Les biomarqueurs identifiés dans la maladie d’Alzheimer (MA) sont présents plusieurs années avant l’apparition des premiers symptômes. D’où l’idée que leur positivité permette d’identifier la maladie chez des gens âgés normaux. « Si les biomarqueurs sont négatifs, il est certain que les sujets n’auront pas la maladie. S’ils sont positifs, on ne sait pas encore. Les lésions nécessaires sont-elles suffisantes au développement de la MA ? C’est toute la question. Si tel est le cas, au bout de combien de temps, la MA devient-elle symptomatique ? 6 mois, 5 ans, 20 ans ? ».
Le poids des facteurs de risque
À ces interrogations, l’étude observationnelle INSIGHT menée à la Pitié Salpêtrière devrait apporter des réponses. « La cohorte comporte 321 sujets normaux âgés de plus de 70 ans qui ont accepté de subir toute une batterie d’examens sur un suivi de 5 ans », explique le Pr Dubois. Parmi eux, 88 sujets (27 %) présentent des lésions amyloïdes au PET scan (Amyloïd PET). « Déjà, les données sont éclairantes. À 1an1/2 de suivi, seulement deux sujets sur les 88 ont développé des symptômes. Ce qui suggère que les études cliniques doivent avoir de très grands effectifs soit prévoir un suivi très long ».
Sans compter que certains facteurs de risque influencent le cours de la maladie. Mais dans quelle mesure ? L’âge, bien sûr, est un facteur de risque majeur. Quant au statut pour le gène APOE 4, « c’est le principal facteur de risque génétique de progression vers une MA clinique », précisent les recommandations. Un tiers des démences liées à la MA serait attribuable à des facteurs de risque modifiables (obésité, dépression, hypertension artérielle, obésité, diabète, sédentarité, tabagisme, faible niveau d’éducation). Tandis que certains modes de vie (régime alimentaire, activité physique, entraînement intellectuel, lien social) seraient protecteurs.
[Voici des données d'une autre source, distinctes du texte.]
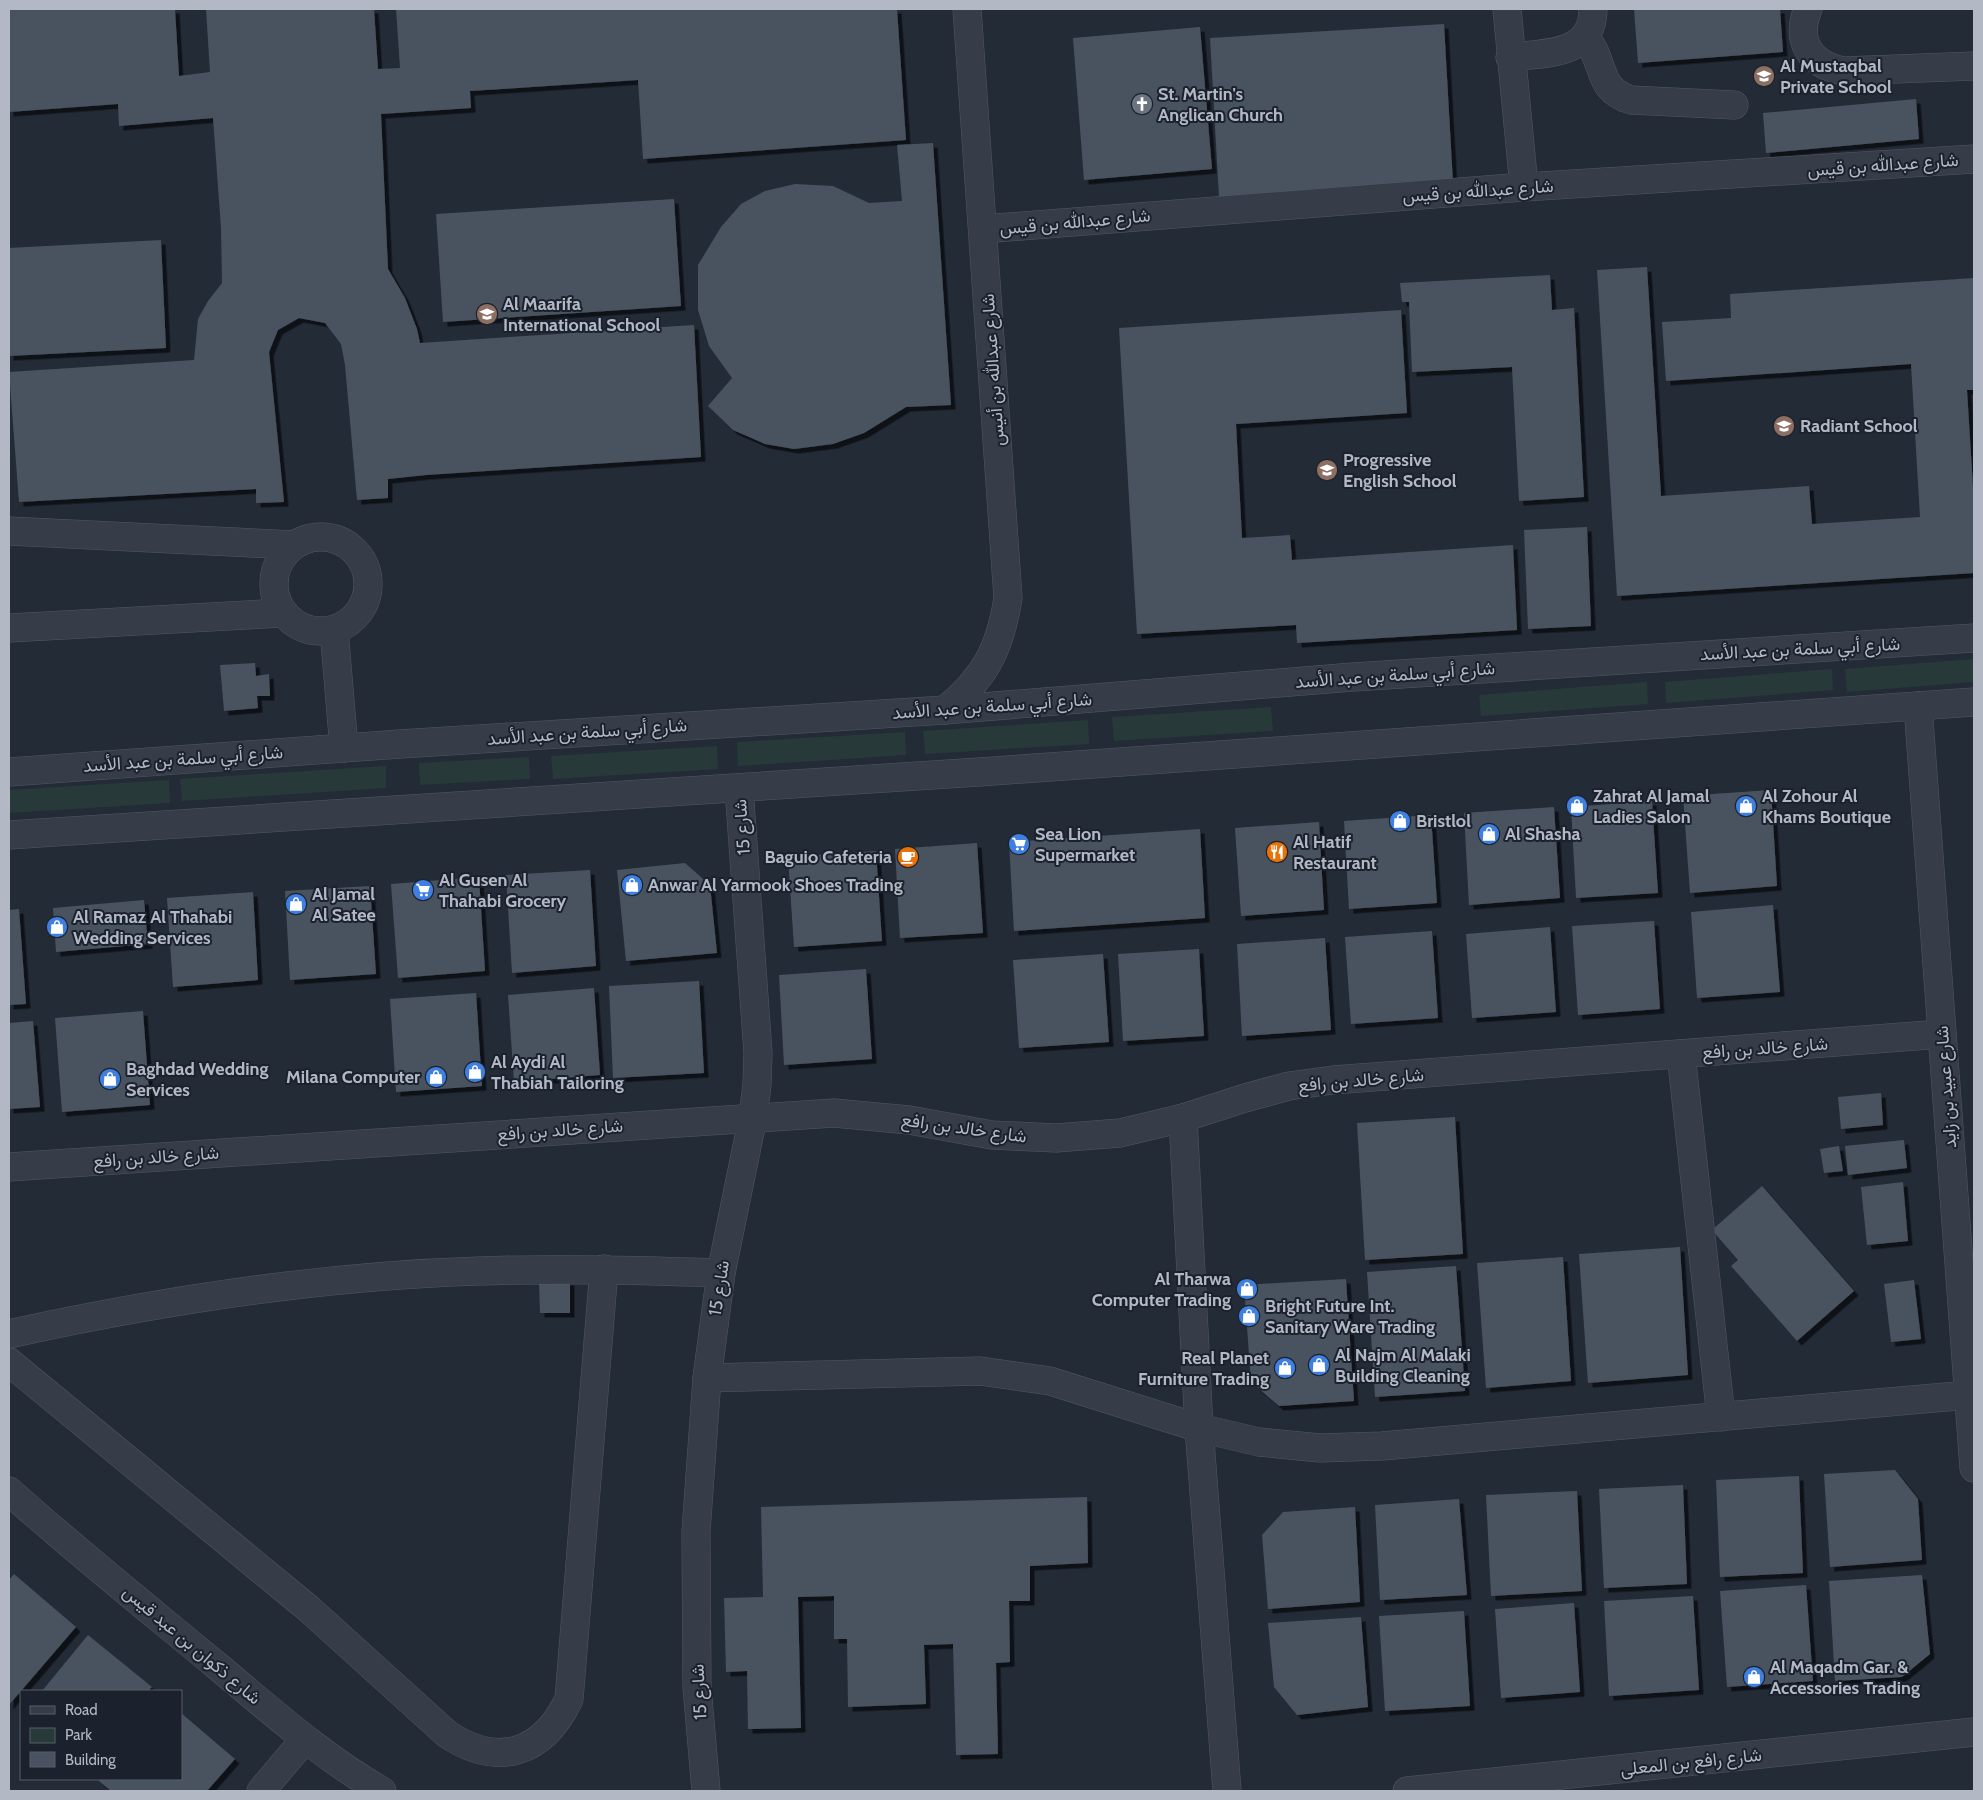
<svg xmlns="http://www.w3.org/2000/svg" width="1983" height="1800" font-family="Cabin,Vazirmatn,sans-serif">
  <style>
    .green { fill: #28393a }
    .building { fill: #4a5261; filter: url(#shadow) }
    .lines { fill: none; stroke-linecap: round; stroke-linejoin: round }
    .minor-casing { stroke: #525863; stroke-width: 29 }
    .minor { stroke: #373d48; stroke-width: 28 }
    .labels { text-anchor: middle; dominant-baseline: central; stroke-width: 4; stroke-linejoin: round; paint-order: stroke }
    .poi-label { font-size: 18px; font-weight: bold; fill: #b2b8c4; stroke: #1c222d; text-anchor: start }
    .street-label { font-size: 18px; fill: #b2b8c4; stroke: #1c222d }
  </style>
  <defs>
    <filter id="shadow"><feDropShadow dx="4.5" dy="4.5" stdDeviation="0" flood-color="#0009"/></filter>
  </defs>
  <rect width="100%" height="100%" fill="#232b37"/>
  <g class="green">
    <polygon points="1974,659 1974,682 1847,692 1845,669"/>
    <polygon points="1832,669 1833,690 1666,703 1665,682"/>
    <polygon points="1647,682 1648,704 1481,716 1479,695"/>
    <polygon points="1271,707 1273,731 1114,741 1112,717"/>
    <polygon points="1088,720 1089,744 925,754 923,731"/>
    <polygon points="905,732 906,755 738,766 737,742"/>
    <polygon points="717,746 718,769 553,779 551,756"/>
    <polygon points="529,757 530,779 420,785 419,763"/>
    <polygon points="386,766 386,788 182,801 180,779"/>
    <polygon points="169,780 170,803 9,813 9,790"/>
  </g>
  <g class="building">
    <polygon points="9,9 175,9 179,76 210,72 206,9 374,9 378,69 400,68 396,9 897,9 906,140 643,159 638,80 470,91 471,108 381,114 388,269 405,298 417,329 420,343 694,325 701,457 426,475 388,479 388,498 357,500 345,365 341,344 325,323 299,318 278,330 269,352 284,502 256,503 256,489 19,502 9,372 194,360 198,319 208,301 222,283 221,228 213,118 119,126 118,104 9,112"/>
    <polygon points="1634,9 1780,9 1783,52 1638,63"/>
    <polygon points="1444,24 1453,183 1219,197 1210,38"/>
    <polygon points="1200,27 1212,169 1084,180 1073,38"/>
    <polygon points="1916,99 1919,139 1766,153 1763,113"/>
    <polygon points="933,143 951,405 906,407 864,433 833,444 794,449 765,444 733,430 708,406 732,378 709,346 698,310 698,265 721,227 741,204 765,191 795,184 833,186 869,203 902,201 897,145"/>
    <polygon points="674,199 681,306 443,322 436,214"/>
    <polygon points="161,240 166,348 9,356 9,248"/>
    <polygon points="1647,267 1661,496 1809,486 1812,524 1920,517 1911,364 1666,381 1662,322 1731,318 1730,294 1974,278 1974,390 1967,390 1974,504 1974,573 1617,596 1597,270"/>
    <polygon points="1550,275 1552,310 1574,308 1584,497 1519,501 1512,367 1412,372 1409,302 1402,302 1400,283"/>
    <polygon points="1401,310 1407,413 1236,424 1242,538 1290,535 1292,560 1513,545 1517,630 1297,643 1296,625 1137,634 1119,328"/>
    <polygon points="1587,527 1591,626 1528,629 1524,530"/>
    <polygon points="255,663 256,676 269,674 270,696 257,696 258,708 224,711 220,665"/>
    <polygon points="1771,790 1777,886 1690,893 1683,796"/>
    <polygon points="1652,801 1658,893 1576,898 1571,807"/>
    <polygon points="1554,807 1560,898 1469,905 1464,813"/>
    <polygon points="1431,815 1437,903 1349,909 1344,821"/>
    <polygon points="1319,822 1324,910 1241,916 1235,828"/>
    <polygon points="1200,829 1205,918 1014,931 1009,842"/>
    <polygon points="977,843 983,933 900,938 895,849"/>
    <polygon points="876,851 882,941 794,947 788,857"/>
    <polygon points="685,863 710,885 717,953 626,961 617,870"/>
    <polygon points="590,870 596,966 512,973 506,875"/>
    <polygon points="479,877 485,971 398,978 391,884"/>
    <polygon points="370,886 376,974 290,980 285,891"/>
    <polygon points="253,892 258,980 173,987 167,898"/>
    <polygon points="144,900 148,944 56,952 53,908"/>
    <polygon points="1773,905 1780,992 1697,998 1691,912"/>
    <polygon points="19,909 26,1004 9,1005 9,910"/>
    <polygon points="1654,921 1660,1009 1578,1015 1572,926"/>
    <polygon points="1550,927 1556,1012 1472,1018 1466,934"/>
    <polygon points="1432,931 1438,1018 1351,1024 1345,937"/>
    <polygon points="1325,938 1331,1030 1242,1036 1237,944"/>
    <polygon points="1199,949 1204,1036 1123,1041 1118,954"/>
    <polygon points="1103,954 1109,1042 1019,1048 1013,960"/>
    <polygon points="866,969 872,1059 784,1065 779,975"/>
    <polygon points="699,981 704,1073 613,1078 609,986"/>
    <polygon points="594,988 600,1075 514,1082 508,995"/>
    <polygon points="476,993 482,1086 396,1092 390,999"/>
    <polygon points="143,1011 150,1105 62,1112 55,1018"/>
    <polygon points="33,1021 40,1107 9,1109 9,1023"/>
    <polygon points="1881,1093 1883,1125 1841,1129 1838,1097"/>
    <polygon points="1455,1117 1463,1254 1365,1260 1357,1123"/>
    <polygon points="1904,1140 1907,1168 1848,1175 1845,1146"/>
    <polygon points="1839,1146 1843,1171 1824,1173 1820,1149"/>
    <polygon points="1903,1182 1908,1241 1867,1245 1861,1187"/>
    <polygon points="1762,1186 1854,1291 1797,1341 1731,1266 1738,1260 1712,1230"/>
    <polygon points="1680,1247 1688,1375 1588,1383 1579,1254"/>
    <polygon points="1563,1257 1571,1381 1486,1388 1477,1263"/>
    <polygon points="1456,1266 1465,1391 1375,1397 1367,1272"/>
    <polygon points="1346,1279 1354,1401 1279,1406 1251,1382 1244,1285"/>
    <polygon points="1914,1280 1921,1339 1891,1342 1884,1284"/>
    <polygon points="539,1281 570,1281 570,1313 540,1313"/>
    <polygon points="1895,1470 1918,1499 1922,1560 1830,1567 1824,1474"/>
    <polygon points="1799,1476 1803,1573 1720,1577 1716,1480"/>
    <polygon points="1683,1485 1687,1584 1604,1588 1599,1489"/>
    <polygon points="1577,1491 1582,1591 1491,1596 1486,1495"/>
    <polygon points="1087,1497 1088,1563 1030,1566 1030,1601 1009,1601 1010,1662 996,1663 998,1754 956,1755 953,1644 924,1645 926,1704 848,1707 847,1639 834,1639 834,1596 798,1597 801,1728 748,1729 747,1671 726,1672 724,1598 763,1597 761,1507"/>
    <polygon points="1459,1499 1467,1595 1380,1600 1375,1505"/>
    <polygon points="1355,1507 1360,1602 1268,1609 1262,1535 1283,1512"/>
    <polygon points="14,1574 76,1627 9,1705 9,1580"/>
    <polygon points="1922,1575 1930,1654 1902,1677 1835,1681 1829,1581"/>
    <polygon points="1806,1585 1813,1681 1727,1687 1720,1591"/>
    <polygon points="1693,1596 1699,1690 1609,1696 1604,1601"/>
    <polygon points="1574,1603 1580,1692 1501,1698 1495,1609"/>
    <polygon points="1464,1611 1470,1706 1385,1711 1379,1616"/>
    <polygon points="1361,1617 1368,1707 1297,1715 1274,1687 1268,1623"/>
    <polygon points="88,1635 152,1687 148,1691 42,1691"/>
    <polygon points="181,1713 235,1759 207,1791 111,1791 99,1781 101,1779 181,1779"/>
  </g>
  <g class="lines">
    <g class="minor-casing">
      <g id="minor">
        <polyline points="1507,9 1524,187"/>
        <path d="M 1808,9 C 1795,41 1810,65 1844,71 L 1974,66"/>
        <path d="M 1585,37 C 1606,61 1595,89 1631,100 L 1734,105"/>
        <path d="M 1510,57 C 1545,53 1593,56 1593,9"/>
        <polyline points="983,229 1524,187 1974,159"/>
        <polyline points="9,531 294,545"/>
        <circle cx="321" cy="584" r="47"/>
        <polyline points="9,628 283,613"/>
        <polyline points="334,630 344,748"/>
        <polyline points="1918,706 1974,1468"/>
        <path d="M 945,710 C 985,678 1000,649 1008,598 L 967,9"/>
        <polyline points="9,772 400,744 945,710 1353,677 1974,638"/>
        <polyline points="9,835 979,772 1974,702"/>
        <polyline points="1681,1054 1721,1417"/>
        <polyline points="1183,1118 1199,1428 1227,1791"/>
        <polyline points="9,1167 834,1113 909,1120 992,1135 1056,1138 1120,1133 1183,1118 1245,1098 1289,1086 1333,1080 1942,1034"/>
        <path d="M 9,1334 C 164,1300 321,1276 479,1271 C 560,1268 640,1270 721,1273"/>
        <path d="M 9,1362 L 309,1609 L 447,1734 C 498,1768 543,1754 569,1699 L 604,1269"/>
        <polyline points="707,1378 980,1371 1050,1381 1199,1428 1259,1442 1320,1448 1382,1446 1969,1395"/>
        <path d="M 9,1491 C 76,1551 146,1607 216,1665 C 269,1709 322,1757 382,1791"/>
        <polyline points="261,1791 305,1739"/>
        <polyline points="706,1791 697,1687 696,1532 707,1378 721,1273 753,1117 757,1084 758,1053 739,788"/>
        <polyline points="1407,1791 1974,1732"/>
      </g>
    </g>
    <use href="#minor" class="minor"/>
  </g>
  <defs>
    <g id="school-disc" transform="scale(1.125)"><circle r="9.5" fill="#8d6e63" stroke="#1c222d"/><path d="M0-5L7-2L0 1L-7-2ZM-4 1L0 2.5L4 1V4Q0 6-4 4Z" fill="#fff"/></g>
    <g id="church-disc" transform="scale(1.125)"><circle r="9.5" fill="#6b7280" stroke="#1c222d"/><path d="M-1.2-6h2.4v3.5h3.3v2.4h-3.3V6h-2.4V-.1h-3.3v-2.4h3.3Z" fill="#fff"/></g>
    <g id="shop-disc" transform="scale(1.125)"><circle r="9.5" fill="#3f7fe0" stroke="#1c222d"/><path d="M-5-2.5h2.3a2.7 3.5 0 0 1 5.4 0H5L5.5 6h-11ZM-1.5-2.5h3a1.5 2.3 0 0 0-3 0Z" fill="#fff"/></g>
    <g id="supermarket-disc" transform="scale(1.125)"><circle r="9.5" fill="#3f7fe0" stroke="#1c222d"/><path d="M-6-5.5h2.5l.6 2H6L4.5 2H-2.5L-4.4-4H-6ZM-1.5 3.2a1.3 1.3 0 1 0 .1 0ZM3 3.2a1.3 1.3 0 1 0 .1 0Z" fill="#fff"/></g>
    <g id="restaurant-disc" transform="scale(1.125)"><circle r="9.5" fill="#e8710a" stroke="#1c222d"/><path d="M-5-6h1v4h1v-4h1v4h1v-4h1v5L-1.5 .5V6h-2V.5L-5-1ZM5-6V6H3V1.5H1.5Q1.5-4 5-6Z" fill="#fff"/></g>
    <g id="cafe-disc" transform="scale(1.125)"><circle r="9.5" fill="#e8710a" stroke="#1c222d"/><path d="M-5.5-4.5H6V0H3Q3 3.5 0 3.5H-2.5Q-5.5 3.5-5.5 0ZM3-3.2v2h1.7v-2ZM-6 4.5H4V6H-6Z" fill="#fff"/></g>
  </defs>
  <g fill-rule="evenodd">
    <use href="#school-disc" x="1764" y="76"/>
    <use href="#church-disc" x="1142" y="104"/>
    <use href="#school-disc" x="487" y="314"/>
    <use href="#school-disc" x="1784" y="426"/>
    <use href="#school-disc" x="1327" y="470"/>
    <use href="#shop-disc" x="1577" y="806"/>
    <use href="#shop-disc" x="1746" y="806"/>
    <use href="#shop-disc" x="1400" y="821"/>
    <use href="#shop-disc" x="1489" y="834"/>
    <use href="#supermarket-disc" x="1019" y="844"/>
    <use href="#restaurant-disc" x="1277" y="852"/>
    <use href="#cafe-disc" x="908" y="857"/>
    <use href="#shop-disc" x="632" y="885"/>
    <use href="#supermarket-disc" x="423" y="890"/>
    <use href="#shop-disc" x="296" y="904"/>
    <use href="#shop-disc" x="57" y="927"/>
    <use href="#shop-disc" x="475" y="1072"/>
    <use href="#shop-disc" x="436" y="1077"/>
    <use href="#shop-disc" x="110" y="1079"/>
    <use href="#shop-disc" x="1247" y="1289"/>
    <use href="#shop-disc" x="1249" y="1316"/>
    <use href="#shop-disc" x="1319" y="1365"/>
    <use href="#shop-disc" x="1285" y="1368"/>
    <use href="#shop-disc" x="1754" y="1677"/>
  </g>
  <g class="labels">
    <g class="poi-label">
      <text x="1780" y="66">Al Mustaqbal<tspan x="1780" dy="21">Private School</tspan></text>
      <text x="1158" y="94">St. Martin's<tspan x="1158" dy="21">Anglican Church</tspan></text>
      <text x="503" y="304">Al Maarifa<tspan x="503" dy="21">International School</tspan></text>
      <text x="1800" y="426">Radiant School</text>
      <text x="1343" y="460">Progressive<tspan x="1343" dy="21">English School</tspan></text>
      <text x="1593" y="796">Zahrat Al Jamal<tspan x="1593" dy="21">Ladies Salon</tspan></text>
      <text x="1762" y="796">Al Zohour Al<tspan x="1762" dy="21">Khams Boutique</tspan></text>
      <text x="1416" y="821">Bristlol</text>
      <text x="1035" y="834">Sea Lion<tspan x="1035" dy="21">Supermarket</tspan></text>
      <text x="1505" y="834">Al Shasha</text>
      <text x="1293" y="842">Al Hatif<tspan x="1293" dy="21">Restaurant</tspan></text>
      <text x="892" y="857" text-anchor="end">Baguio Cafeteria</text>
      <text x="439" y="880">Al Gusen Al<tspan x="439" dy="21">Thahabi Grocery</tspan></text>
      <text x="648" y="885">Anwar Al Yarmook Shoes Trading</text>
      <text x="312" y="894">Al Jamal<tspan x="312" dy="21">Al Satee</tspan></text>
      <text x="73" y="917">Al Ramaz Al Thahabi<tspan x="73" dy="21">Wedding Services</tspan></text>
      <text x="491" y="1062">Al Aydi Al<tspan x="491" dy="21">Thabiah Tailoring</tspan></text>
      <text x="126" y="1069">Baghdad Wedding<tspan x="126" dy="21">Services</tspan></text>
      <text x="420" y="1077" text-anchor="end">Milana Computer</text>
      <text x="1231" y="1279" text-anchor="end">Al Tharwa<tspan x="1231" dy="21">Computer Trading</tspan></text>
      <text x="1265" y="1306">Bright Future Int.<tspan x="1265" dy="21">Sanitary Ware Trading</tspan></text>
      <text x="1335" y="1355">Al Najm Al Malaki<tspan x="1335" dy="21">Building Cleaning</tspan></text>
      <text x="1269" y="1358" text-anchor="end">Real Planet<tspan x="1269" dy="21">Furniture Trading</tspan></text>
      <text x="1770" y="1667">Al Maqadm Gar. &amp;<tspan x="1770" dy="21">Accessories Trading</tspan></text>
    </g>
    <g class="street-label">
      <text transform="translate(1883 165) rotate(-4)">شارع عبدالله بن قيس</text>
      <text transform="translate(1478 191) rotate(-4)">شارع عبدالله بن قيس</text>
      <text transform="translate(1075 222) rotate(-5)">شارع عبدالله بن قيس</text>
      <text transform="translate(993 370) rotate(-94)">شارع عبدالله بن أنيس</text>
      <text transform="translate(1800 649) rotate(-3)">شارع أبي سلمة بن عبد الأسد</text>
      <text transform="translate(1395 675) rotate(-4)">شارع أبي سلمة بن عبد الأسد</text>
      <text transform="translate(992 706) rotate(-4)">شارع أبي سلمة بن عبد الأسد</text>
      <text transform="translate(587 732) rotate(-4)">شارع أبي سلمة بن عبد الأسد</text>
      <text transform="translate(183 759) rotate(-4)">شارع أبي سلمة بن عبد الأسد</text>
      <text transform="translate(742 827) rotate(-94)">شارع 15</text>
      <text transform="translate(1765 1048) rotate(-4)">شارع خالد بن رافع</text>
      <text transform="translate(1361 1080) rotate(-5)">شارع خالد بن رافع</text>
      <text transform="translate(1946 1087) rotate(-94)">شارع عبيد بن زايد</text>
      <text transform="translate(964 1128) rotate(8)">شارع خالد بن رافع</text>
      <text transform="translate(560 1130) rotate(-4)">شارع خالد بن رافع</text>
      <text transform="translate(156 1157) rotate(-4)">شارع خالد بن رافع</text>
      <text transform="translate(719 1288) rotate(-81)">شارع 15</text>
      <text transform="translate(192 1645) rotate(40)">شارع ذكوان بن عبد قيس</text>
      <text transform="translate(699 1692) rotate(-93)">شارع 15</text>
      <text transform="translate(1691 1762) rotate(-6)">شارع رافع بن المعلى</text>
    </g>
  </g>
  <rect width="1983" height="1800" fill="none" stroke="#b2b8c4" stroke-width="20"/>
  <rect x="20" y="1690" width="162" height="90" fill="#1c222d" stroke="#585e69"/>
  <rect x="30" y="1706" width="25" height="8" fill="#373d48" stroke="#585e69"/>
  <text x="65" y="1715" font-size="15" fill="#b2b8c4">Road</text>
  <rect x="30" y="1728" width="25" height="15" fill="#28393a" stroke="#585e69"/>
  <text x="65" y="1740" font-size="15" fill="#b2b8c4">Park</text>
  <rect x="30" y="1752" width="25" height="15" fill="#4a5261" stroke="#585e69"/>
  <text x="65" y="1765" font-size="15" fill="#b2b8c4">Building</text>
</svg>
Le champ de réflexion est vaste. « Il faudrait travailler sur des outils intermédiaires, comme des marqueurs sanguins, explique le Pr Dubois. On a besoin de biomarqueurs pronostiques, aujourd’hui les efforts se portent sur la neurogranine (neurogranin), un marqueur de perte synaptique ».
Le neurologue parisien a pour projet d’ouvrir à la Pitié-Salpêtrière un centre de recherche dédié à la thématique du stade préclinique de la MA. « Des repères clairs sont nécessaires, insiste-t-il. Le stade préclinique pose des questions éthiques et sociétales ».